Für die Ausstellung "Unreal" wurde das NRW-Forum gescannt und digital nachgebaut. Im digitalen Parcours öffneten sich dann Kojen und immer neue Räume, auch schon einmal entgegen den Naturgesetzen. Da konnte man unter Wasser schwimmen, als habe man Kiemen. Oder durch Programmiertext hindurch laufen - philosophisch schön abgründig - weil diese Kunstwelt ja aus Programmiertext besteht, rein materiell gesehen. Und dieser Gaumenkitzel für die Sinne, mal abtauchen zu können und allmächtig zu sein, das ist ja wohl auch der Grund, warum Virtual Reality-Technologie derzeit boomt. Alain Bieber sagt:
"Also ich glaube, dass natürlich diese zwei Ebenen sich immer mehr überlappen. Es ist ja auch so, dass es viele Theoretiker gibt, die sagen, dass wir in Zukunft auch im virtuellen Raum arbeiten werden. In jeder Wohnung gibt es einen VR-Raum, da setzt man sich rein und geht dann morgens zur Arbeit. Und so, wie man dann morgens zur Arbeit geht, kann man auch da in ein Museum gehen. Spaß, Entertainment, Arbeitswelt - das kann man alles kombinieren."

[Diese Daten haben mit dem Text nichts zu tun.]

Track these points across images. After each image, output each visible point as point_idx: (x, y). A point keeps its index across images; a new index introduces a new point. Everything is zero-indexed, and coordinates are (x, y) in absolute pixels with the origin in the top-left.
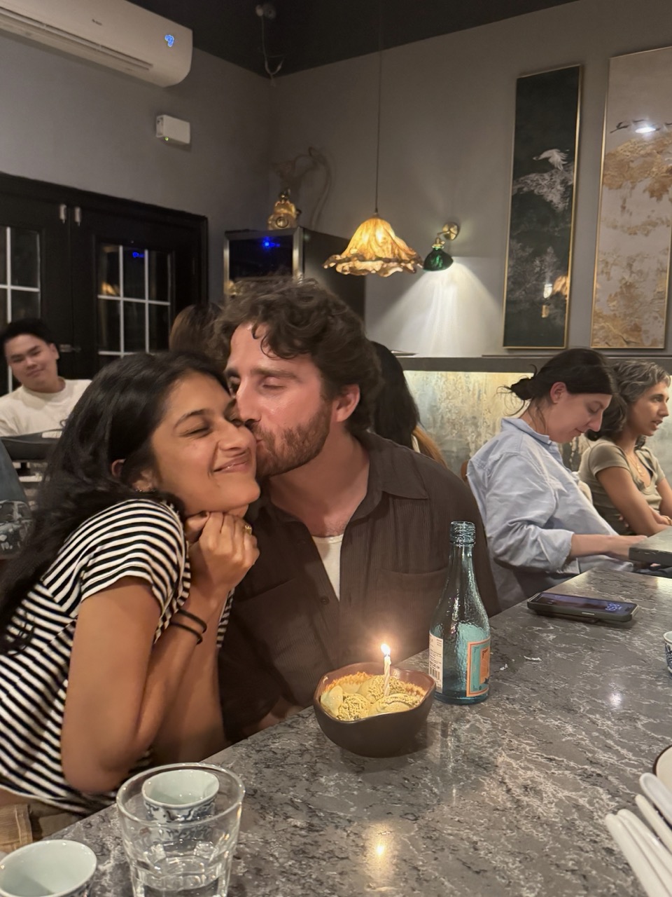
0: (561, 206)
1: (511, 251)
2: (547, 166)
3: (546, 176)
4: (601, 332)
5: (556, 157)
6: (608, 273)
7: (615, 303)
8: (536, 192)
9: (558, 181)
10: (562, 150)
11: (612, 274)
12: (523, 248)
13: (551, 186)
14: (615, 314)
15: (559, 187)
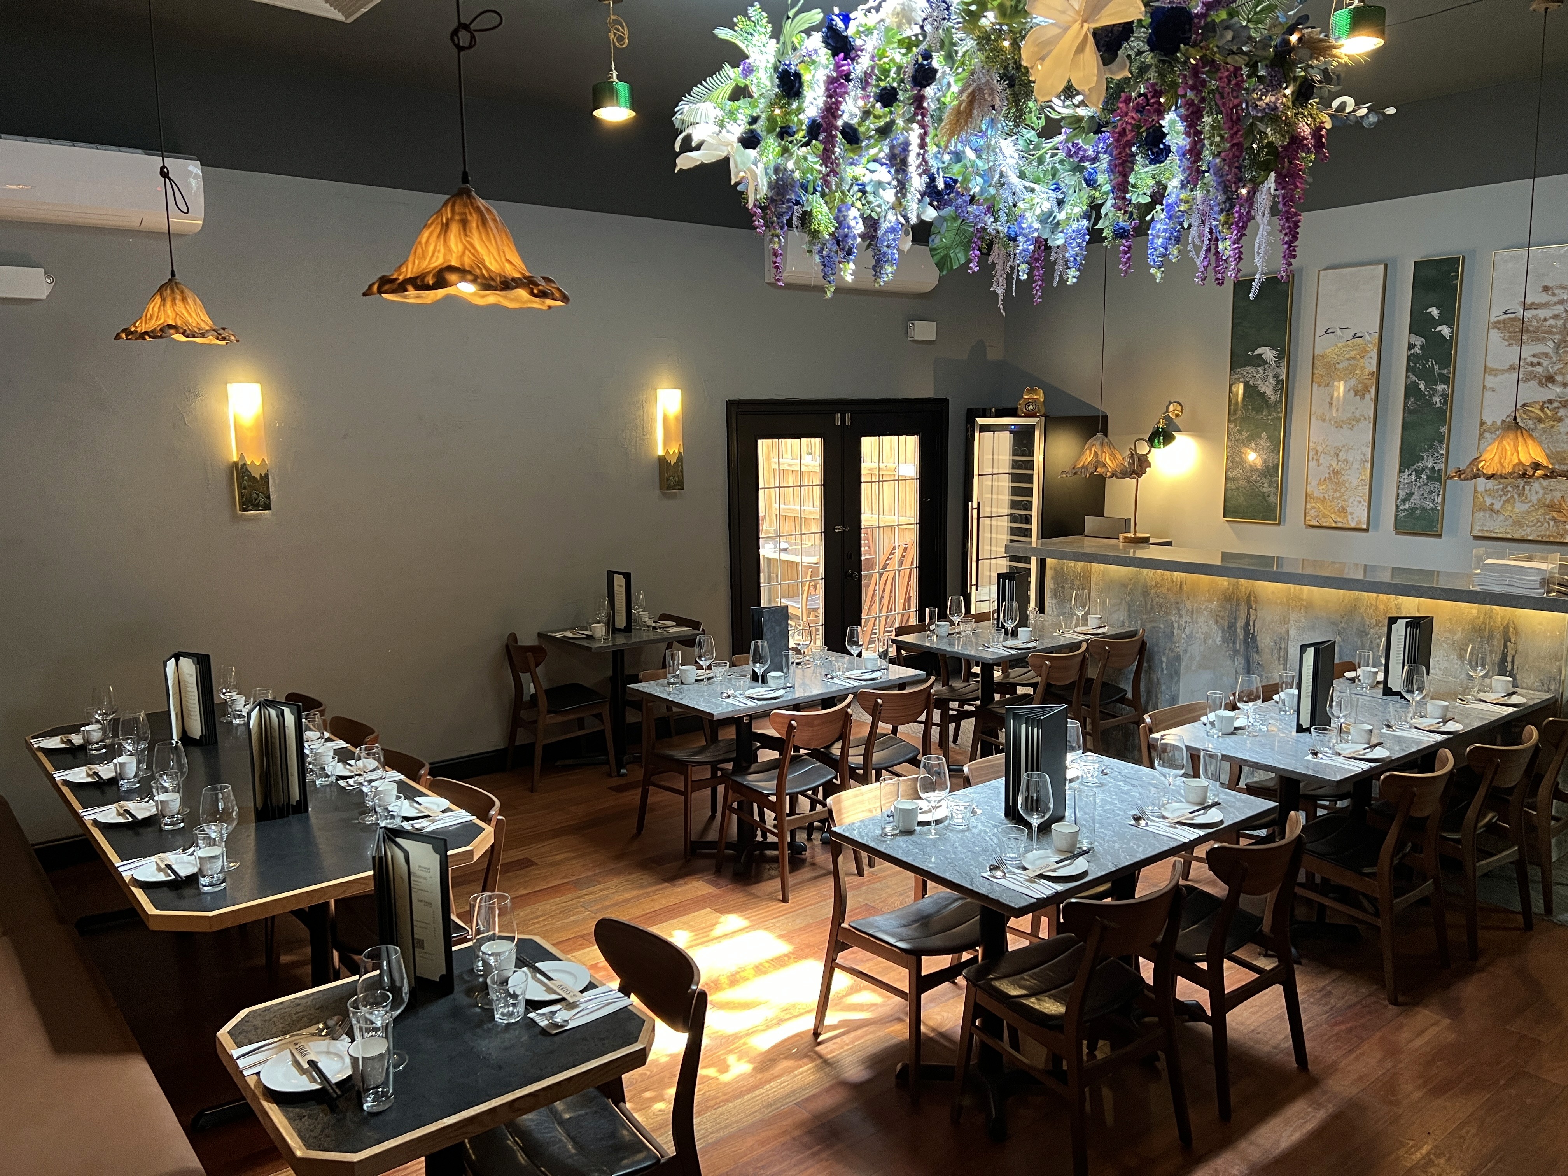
0: (1273, 397)
1: (1229, 434)
2: (1260, 361)
3: (1260, 369)
4: (1313, 511)
5: (1268, 353)
6: (1318, 460)
7: (1324, 487)
8: (1251, 383)
9: (1271, 375)
10: (1274, 348)
11: (1321, 461)
12: (1240, 432)
13: (1265, 379)
14: (1324, 497)
15: (1271, 380)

"Was mich interessiert ist, diese Oberflächen zu hinterfragen"
Arbeiten, nur so zum Spaß. Schöne neue Arbeitswelt 4.0! Aber ist auch all das Kunst, was so vielversprechend schillert und blubbert? "Klares Jein!", meint die Medienwissenschaftlerin Inke Arns vom Hartware Medienkunstverein in Dortmund.
"Was Virtual Reality macht oder was das Neue an Virtual Reality ist, ist mir selber gar nicht so ganz klar. Man kann durch diese Brillen, die immer so ein bisschen aussehen, als hätte man einen Balken vor Augen, natürlich in andere Räume eintauchen - Stichwort 'Immersion' - und es umgibt einen so ganz; das bedeutet ja der Begriff Immersion. Aber auch Immersion hat es natürlich ohne Virtual Reality schon lange gegeben. Es geht überhaupt nicht um die Technik oder die Technologie. Es geht darum, ob in unterschiedlichen Kontexten spannende Kunst entsteht."
Für Inke Arns ist Kunst, die die Welt dekorativ und effektvoll bunter macht als sie ist Kitsch; und keine Alternative zum weiterhin geltenden Kunstbegriff: Kunst befragt die Welt und bricht sich an ihr. Spiegelbild für den modernen Menschen, als den wir uns immer noch begreifen.
"Wir bewegen uns ja heutzutage schon in virtuellen Räumen oder virtualisierten Räumen. Diese Immersion findet über unsere Handys statt, alle Geräte, mit denen wir uns umgeben. Aber vieles an dieser Virtual Reality-Kunst feiert nach wie vor die Oberfläche. Was mich interessiert ist, diese Oberflächen zu hinterfragen. Das ist die Aufgabe der Künstler, zu realisieren: Das sind Oberflächen, die sind programmiert und die sind zu bestimmten Zwecken programmiert."
Osmose zwischen echter und virtueller Welt
Das Narrativ dazu ist recht universal: Big Brother, Timekeeper, Terminator, Watchmen und andere Metaphern für die böse Seite der Macht lauern einem auf, sobald man einen Fuß auf den virtuellen Parkettboden setzt.
Dennoch und trotzdem: Es gibt auch die besonderen, weil innovativen künstlerischen VR-Momente. Inke Arns zum Beispiel hat es sehr beeindruckt, wie man sich voran navigiert in dem Multi-Genre-Werk "Osmosis" von der kanadischen Künstlerin Char Davies. Der Clou ist hier gerade das Technische, die Oberfläche. Wieder schwimmt man unter Wasser. Aber nach oben und unten geht es nicht durch Maus- oder Tastatur-Steuerung, sondern indem man ein- und ausatmet. Umso direkter und physischer taucht man ein. Osmose zwischen echter und virtueller Welt. Technologie wie diese verweist auf die nahe Zukunft, wenn es keine unbeholfen und nach digitaler Steinzeit aussehenden Balken-Brillen mehr braucht, sondern Kontaktlinsen als Schnittstelle - oder einfach nur das Ein- und Ausatmen. Schön ruhig bitte, angesichts dessen, was die Zukunft bringt.